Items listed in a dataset
_____
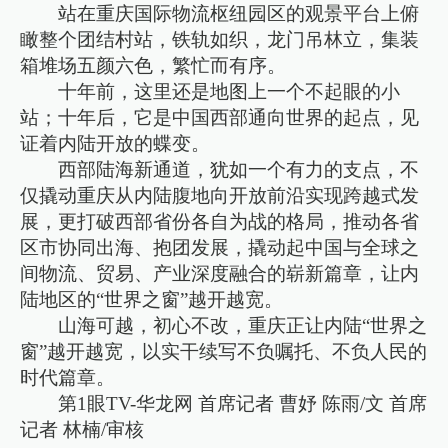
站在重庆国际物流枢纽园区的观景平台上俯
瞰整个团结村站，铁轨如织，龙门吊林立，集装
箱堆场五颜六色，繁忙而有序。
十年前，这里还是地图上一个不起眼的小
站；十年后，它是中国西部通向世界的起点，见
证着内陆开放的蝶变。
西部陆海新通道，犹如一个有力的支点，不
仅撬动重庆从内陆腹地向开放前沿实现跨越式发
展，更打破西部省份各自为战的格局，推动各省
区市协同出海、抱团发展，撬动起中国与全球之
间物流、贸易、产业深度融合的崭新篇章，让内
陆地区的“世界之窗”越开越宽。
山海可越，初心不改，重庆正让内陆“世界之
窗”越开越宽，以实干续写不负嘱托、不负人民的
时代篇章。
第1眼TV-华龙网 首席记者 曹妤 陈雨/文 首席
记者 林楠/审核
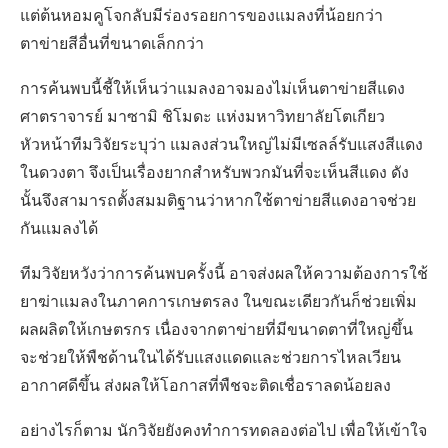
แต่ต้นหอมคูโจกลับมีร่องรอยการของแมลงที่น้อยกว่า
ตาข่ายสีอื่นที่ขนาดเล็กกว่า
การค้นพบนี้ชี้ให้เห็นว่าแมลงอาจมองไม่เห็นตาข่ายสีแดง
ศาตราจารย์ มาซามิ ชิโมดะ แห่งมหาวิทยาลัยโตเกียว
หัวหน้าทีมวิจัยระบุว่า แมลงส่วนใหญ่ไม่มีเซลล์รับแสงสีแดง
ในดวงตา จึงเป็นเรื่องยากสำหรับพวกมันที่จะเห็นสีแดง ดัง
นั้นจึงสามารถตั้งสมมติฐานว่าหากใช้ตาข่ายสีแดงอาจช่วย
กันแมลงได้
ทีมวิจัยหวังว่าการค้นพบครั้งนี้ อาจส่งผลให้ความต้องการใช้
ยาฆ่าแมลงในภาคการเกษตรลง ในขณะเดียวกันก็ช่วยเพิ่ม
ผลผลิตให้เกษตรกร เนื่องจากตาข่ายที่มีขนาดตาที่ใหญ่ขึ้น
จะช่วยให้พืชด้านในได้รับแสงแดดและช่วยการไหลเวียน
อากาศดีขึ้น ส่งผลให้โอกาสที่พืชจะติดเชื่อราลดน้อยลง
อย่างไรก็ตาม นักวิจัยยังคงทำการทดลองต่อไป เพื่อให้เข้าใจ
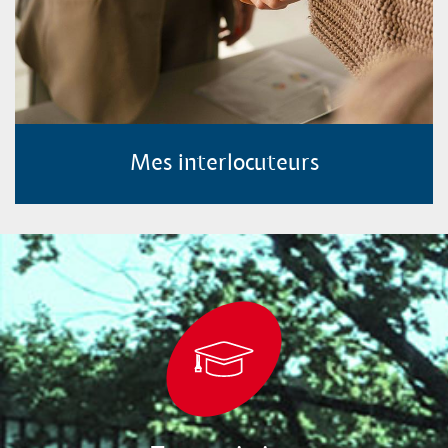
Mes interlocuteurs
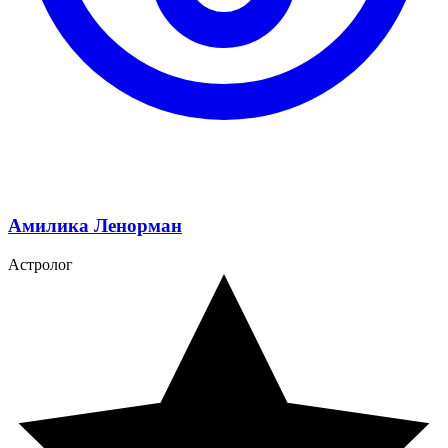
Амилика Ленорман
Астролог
_____
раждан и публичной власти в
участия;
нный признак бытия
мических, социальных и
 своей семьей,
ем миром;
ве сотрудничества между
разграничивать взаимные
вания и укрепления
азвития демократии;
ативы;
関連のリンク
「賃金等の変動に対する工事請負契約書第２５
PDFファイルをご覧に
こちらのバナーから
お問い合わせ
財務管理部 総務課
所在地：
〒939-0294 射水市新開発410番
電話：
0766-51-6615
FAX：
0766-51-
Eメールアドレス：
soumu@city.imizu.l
_____
_WHAT YOU WILL DO_. Your answer should be each line from the entries that includes the string "越开越宽".

_EXERCISE OUTPUT_.
陆地区的“世界之窗”越开越宽。
窗”越开越宽，以实干续写不负嘱托、不负人民的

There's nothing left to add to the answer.